Filariasis,[2] human immunodeficiency virus infection,[3] and chromoblastomycosis[4] are a few reported infectious triggers. Filariasis is an infection caused by the parasitic nematode Wuchereria bancrofti, Brugia malayi or Brugia timori. Dual infection with filariasis and leprosy which are endemic in India contribute to functional limitation and deformities.

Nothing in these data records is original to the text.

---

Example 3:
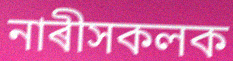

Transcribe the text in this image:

নাৰীসকলক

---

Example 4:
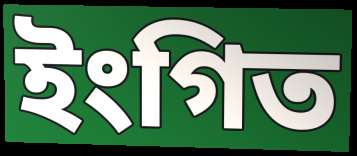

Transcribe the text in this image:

ইংগিত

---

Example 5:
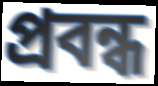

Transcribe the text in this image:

প্ৰবন্ধ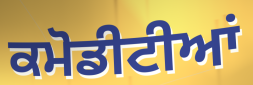
ਕਮੋਡੀਟੀਆਂ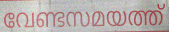
വേണ്ടസമയത്ത്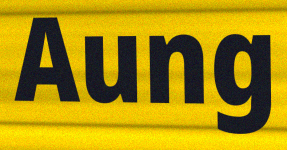
AungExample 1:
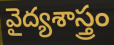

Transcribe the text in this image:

వైద్యశాస్త్రం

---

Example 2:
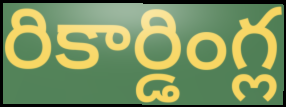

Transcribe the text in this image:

రికార్డింగ్ల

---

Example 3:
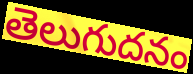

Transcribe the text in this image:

తెలుగుదనం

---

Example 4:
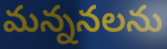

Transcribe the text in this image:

మన్ననలను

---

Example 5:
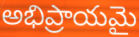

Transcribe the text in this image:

అభిప్రాయమై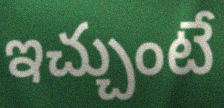
ఇచ్చుంటేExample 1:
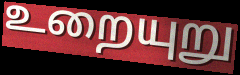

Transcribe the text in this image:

உறையுறு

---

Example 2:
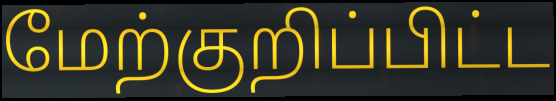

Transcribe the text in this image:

மேற்குறிப்பிட்ட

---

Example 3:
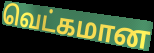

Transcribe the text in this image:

வெட்கமான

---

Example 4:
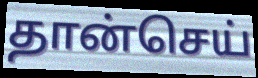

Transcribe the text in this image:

தான்செய்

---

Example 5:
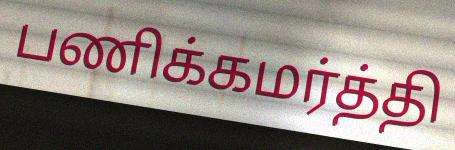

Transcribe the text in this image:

பணிக்கமர்த்தி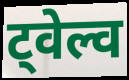
ट्वेल्वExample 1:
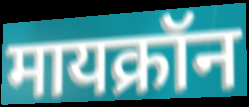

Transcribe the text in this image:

मायक्रॉन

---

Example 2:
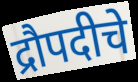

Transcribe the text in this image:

द्रौपदीचे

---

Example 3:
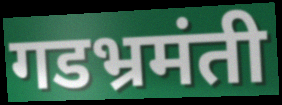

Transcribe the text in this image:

गडभ्रमंती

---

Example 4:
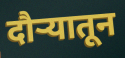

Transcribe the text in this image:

दौर्‍यातून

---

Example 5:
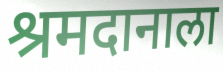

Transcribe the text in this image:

श्रमदानाला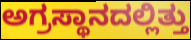
ಅಗ್ರಸ್ಥಾನದಲ್ಲಿತ್ತು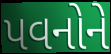
પવનોને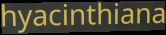
hyacinthiana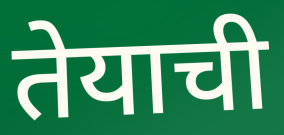
तेयाची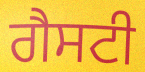
ਗੈਸਟੀ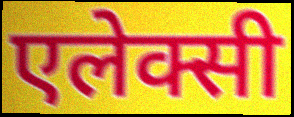
एलेक्सी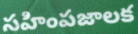
సహింపజాలక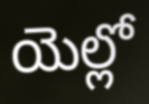
యెల్లో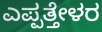
ಎಪ್ಪತ್ತೇಳರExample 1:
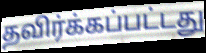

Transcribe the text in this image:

தவிர்க்கப்பட்டது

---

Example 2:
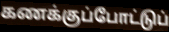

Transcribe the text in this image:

கணக்குப்போட்டுப்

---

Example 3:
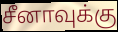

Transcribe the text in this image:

சீனாவுக்கு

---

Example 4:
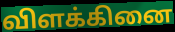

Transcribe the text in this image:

விளக்கினை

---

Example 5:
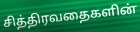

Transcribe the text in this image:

சித்திரவதைகளின்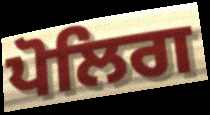
ਪੋਲਿਗ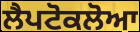
ਲੈਪਟੋਕਲੋਆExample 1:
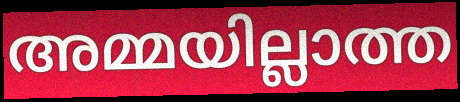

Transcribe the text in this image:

അമ്മയില്ലാത്ത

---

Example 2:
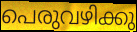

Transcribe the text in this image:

പെരുവഴിക്കു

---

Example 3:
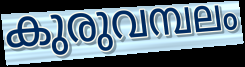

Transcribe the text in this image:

കുരുവമ്പലം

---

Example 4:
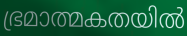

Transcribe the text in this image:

ഭ്രമാത്മകതയിൽ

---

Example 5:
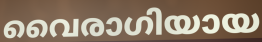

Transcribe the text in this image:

വൈരാഗിയായ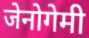
जेनोगेमीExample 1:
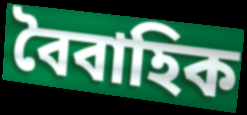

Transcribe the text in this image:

বৈবাহিক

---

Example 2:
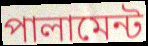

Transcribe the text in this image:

পালামেন্ট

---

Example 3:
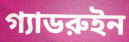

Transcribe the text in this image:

গ্যাডরুইন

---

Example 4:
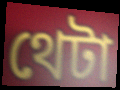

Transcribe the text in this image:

থেটা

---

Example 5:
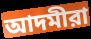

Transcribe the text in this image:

আদমীরা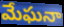
మేఘనా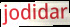
jodidar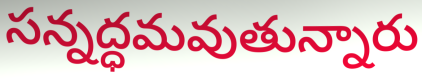
సన్నద్ధమవుతున్నారు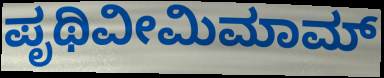
ಪೃಥಿವೀಮಿಮಾಮ್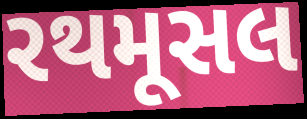
રથમૂસલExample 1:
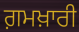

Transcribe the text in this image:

ਗ਼ਮਖ਼ਾਰੀ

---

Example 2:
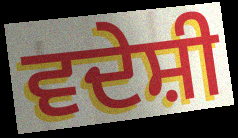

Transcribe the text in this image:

ਵਦੇਸ਼ੀ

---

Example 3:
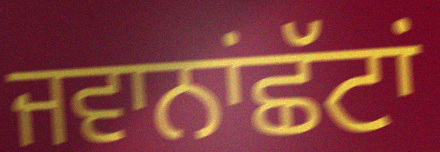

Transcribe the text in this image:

ਜਵਾਨਾਂਛੱਟਾਂ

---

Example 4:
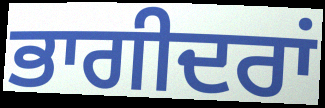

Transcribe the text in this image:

We present a 36-year-old gentleman, resident of Bihar, who was diagnosed as a case of lepromatous leprosy with severe type II reaction and grade I deformities of hand and feet with no deformities of eyes. He presented with ENL lesions, fever, body aches, and joint pains. He complained of a mildly painful swelling over the left elbow for 5 months. On examination, multiple ENL lesions over the face, upper and lower limbs [Figure 1] were observed.{Figure 1}

Over the extensor aspect of the left elbow, an ill-defined skin-colored swelling [Figure 2] of approximately 5 cm × 4 cm in size, cystic, non-mobile, and mildly tender was seen. Slit skin smear examination revealed a bacterial index (BI) of 6 + and morphological index (MI) of 10%. Routine laboratory investigations were within normal limits. Ultrasonography of the left elbow [Figure 3] reported areas of heterogeneous echogenicity with hypoechoic as well as hyperechoic areas below the triceps in the olecranon region of the left elbow, suggestive of chronic bursitis. Fine needle aspiration cytology (FNAC) from the swelling revealed the presence of microfilaria in a moderately cellular smear with the predominance of macrophages [Figure 4]. The microfilaria was again confirmed on a midnight peripheral blood smear [Figure 5]. The patient was initiated on Multi drug therapy multibacillary (MDT-MB) pack and tapering dose of oral steroids as per the WHO schedule. The patient was also prescribed oral ivermectin 400 μg/kg stat on two occasions 1 week apart. The second dose of ivermectin was followed by a fresh crop of ENL lesions with severe systemic features despite being on steroids, reflecting the sudden release of antigens of dying microfilaria. The patient was managed by increasing the dose of steroid.{Figure 2}{Figure 3}{Figure 4}{Figure 5}

Filariasis affects more than 120 million people globally with the greatest prevalence in Asia, Africa, and Western Pacific.[5] The acute manifestations of lymphatic filariasis are typically characterized by retrograde adenolymphangitis with inguinal, axillary, and epitrochlear nodes being the most commonly involved.[6] Filariasis triggering and complicating reactions in leprosy had been reported previously.[7] Acute bouts of filariasis and lepra reactions in a known case of leprosy can have similar presentations, hence, posing difficulty in reaction diagnosis.[2]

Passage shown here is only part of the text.